Groundwater provides drinking water for people and livestock, and it helps with crop irrigation when rain is scarce. However, the new research shows that persistent groundwater extraction over more than a decade shifted the axis on which our planet rotates, tipping it over to the east at a rate of about 4.3 centimeters per year.
That shift is even observable on Earth’s surface, as it contributes to global sea level rise, researchers reported in the study published in the journal Geophysical Research letters.
“Earth’s rotational pole actually changes a lot,” said lead study author Ki-Weon Seo, a professor in the department of Earth science education at Seoul National University in South Korea. “Our study shows that among climate-related causes, the redistribution of groundwater actually has the largest impact on the drift of the rotational pole.”
You might not be able to feel Earth’s rotation, but it’s spinning on a north-south axis at a rate of about 1,609 kilometers per hour.
Earth’s interior is layered with rock and magma surrounding a dense, hot core. But in the outermost rocky layer, there are also vast quantities of water. Below the planet’s surface, rocky reservoirs known as aquifers are estimated to contain over 1,000 times more water than all the surface rivers and lakes in the world.
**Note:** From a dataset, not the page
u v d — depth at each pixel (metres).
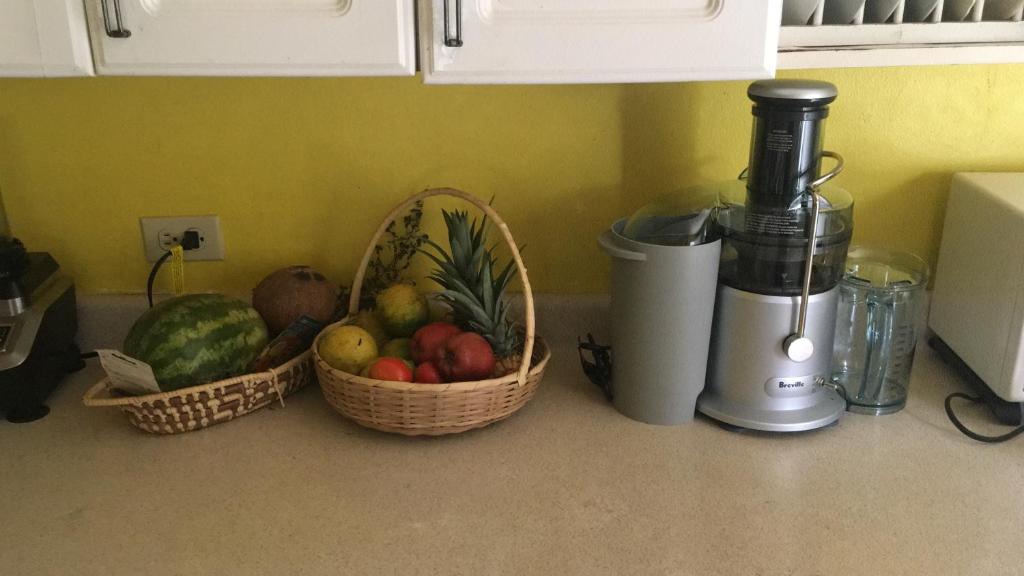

Between 1993 and 2010, the period examined in the study, humans extracted more than 2,150 gigatons of groundwater from inside Earth, mostly in western North America and northwestern India, according to estimates published in 2010. To put that into perspective, if that amount were poured into the ocean, it would raise global sea levels by about 6 millimeters.
Groundwater pumping can be a lifeline, particularly in parts of the world that are heavily affected by drought caused by climate change. But subterranean reserves of liquid water are finite; once drained, they are slow to replenish.
And groundwater extraction doesn’t merely deplete a valuable resource; the new findings demonstrate that this activity has unintended global consequences.